Pro IQRA News Updates.
Warm weather is not expected to ease over the weekend with a probability of 24°C in south east Wales and around the Bristol Channel on Saturday and Sunday.
Other regions across the UK can look forward to temperatures reaching the high teens and early 20s.
Met Office forecaster Simon Partridge said high temperatures for a Bank Holiday weekend are rare in the predicted dry range.
“We’re getting there slowly. Hints of summer,” said Mr. Partridge. “As for a Bank Weekend, it’s very rare to be dry and sunny I think, so we’re not doing too badly.”
Rain is unlikely to bother the UK over the next few days, with Met Office Deputy Chief Stephen Keats saying indications are that dry, bright weather is likely to continue for most of the time – with little rain throughout next week.
The highest temperature in the UK on Friday was in Bainbridge with a high of 22.6C.
Meteorologists say the hottest days are yet to come, with temperatures expected to reach 24 degrees Celsius.
Cardiff recorded the highest temperature of 2023 on Monday at 23.4C.
Met Office chief meteorologist Poul Gundersen said: “The jet stream in the north of the UK prevents unstable weather systems and allows high pressure to take over, bringing fine weather to the vast majority of the UK.
“The current high pressure situation means we will see a westerly air flow over the UK, which is cooler in direction than if air was brought in from the south, regions like Spain or Africa.
“So it is very unlikely that we will reach heat wave conditions, but temperatures will still be warm, reaching into the low 20s for many, particularly in the southwest and south Wales.”
Meanwhile, travel experts warn of a busy time on the roads.
RAC spokesperson Rod Dennis said: “We fully expect families to make the most of the largely fine weather over the coming days, as we expect the late May Bank Holiday to be our busiest since before the pandemic.
“In the next week-and-a-half in many parts of the UK day trips will also be a huge advantage as roads to the coasts and countryside become more crowded.

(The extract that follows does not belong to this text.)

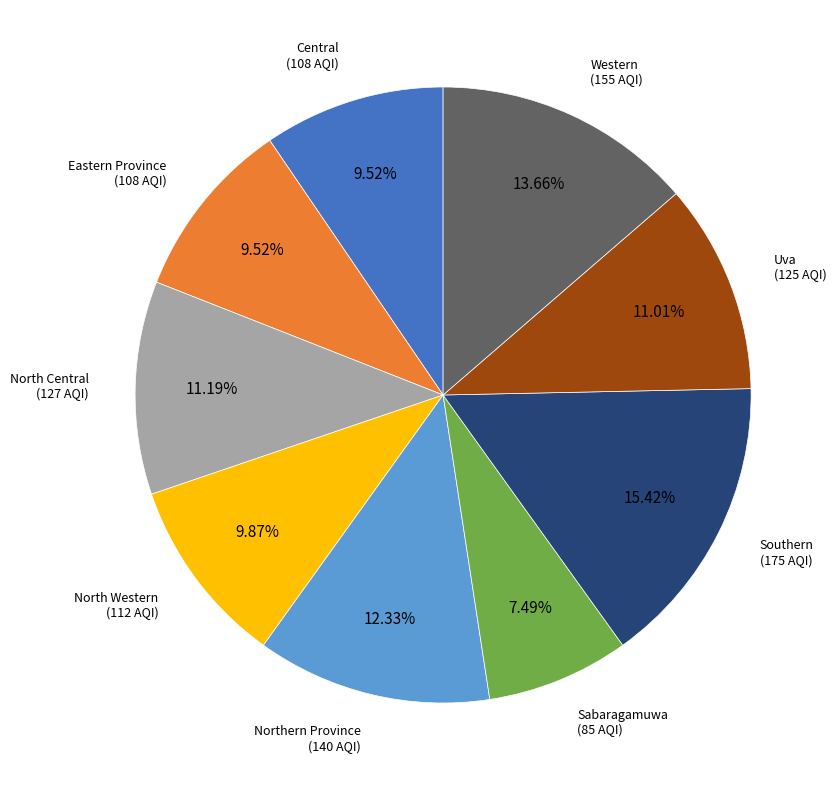

Which category has the smallest portion of the pie?

Sabaragamuwa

“Going away early in the morning or delaying flights until the evening is the best way to avoid the inevitable delays.
“Nobody wants a meltdown that gets them down and spend time with family and friends, yet a lot of the jobs our patrols are out for could be completely avoided if drivers completed just a few more checks before they head out onto the open road.
“Making sure the oil and coolant levels are where they should be is essential, as is checking the tires are free of damage and properly inflated.”